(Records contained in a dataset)
•••

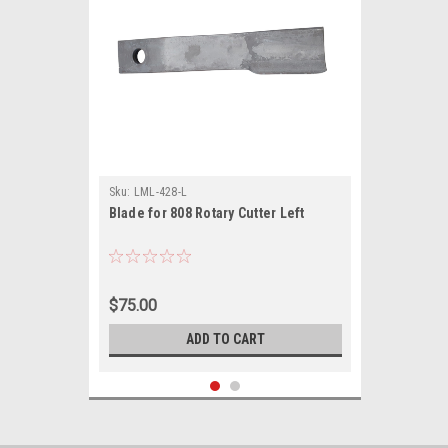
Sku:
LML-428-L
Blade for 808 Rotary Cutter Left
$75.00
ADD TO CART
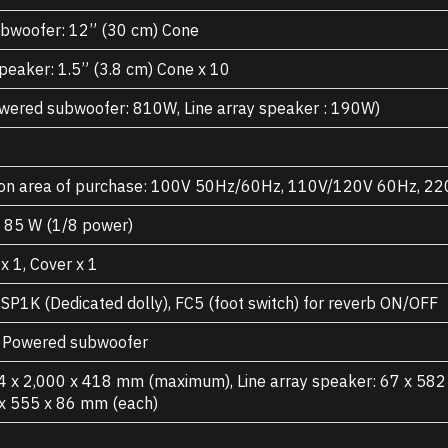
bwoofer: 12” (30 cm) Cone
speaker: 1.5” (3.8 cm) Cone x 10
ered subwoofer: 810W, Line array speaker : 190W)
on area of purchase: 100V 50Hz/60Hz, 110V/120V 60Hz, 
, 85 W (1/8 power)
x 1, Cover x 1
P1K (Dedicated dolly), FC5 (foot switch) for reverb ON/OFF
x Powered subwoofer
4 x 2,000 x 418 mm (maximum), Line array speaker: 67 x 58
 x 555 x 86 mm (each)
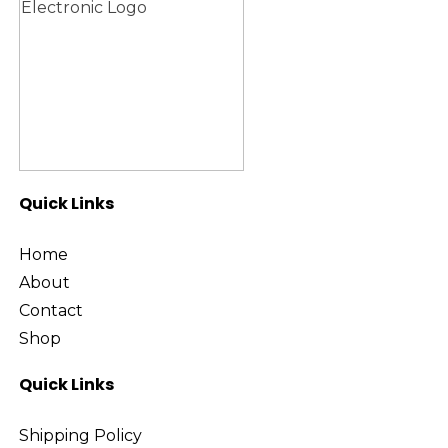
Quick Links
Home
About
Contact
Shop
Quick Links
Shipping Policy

•••

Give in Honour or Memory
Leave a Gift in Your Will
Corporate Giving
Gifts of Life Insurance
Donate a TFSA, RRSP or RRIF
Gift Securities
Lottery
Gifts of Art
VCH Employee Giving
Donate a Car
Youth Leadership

•••

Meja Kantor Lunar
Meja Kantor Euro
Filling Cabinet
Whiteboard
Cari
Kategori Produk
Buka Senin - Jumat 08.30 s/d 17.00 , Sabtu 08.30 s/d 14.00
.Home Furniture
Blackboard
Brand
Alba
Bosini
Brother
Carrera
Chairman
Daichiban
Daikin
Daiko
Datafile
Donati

•••

▸ TASK: Look through the entries and find each line that has the string "Gifts". Copy those lines.

▸ YOUR RESPONSE:
Gifts of Life Insurance
Gifts of Art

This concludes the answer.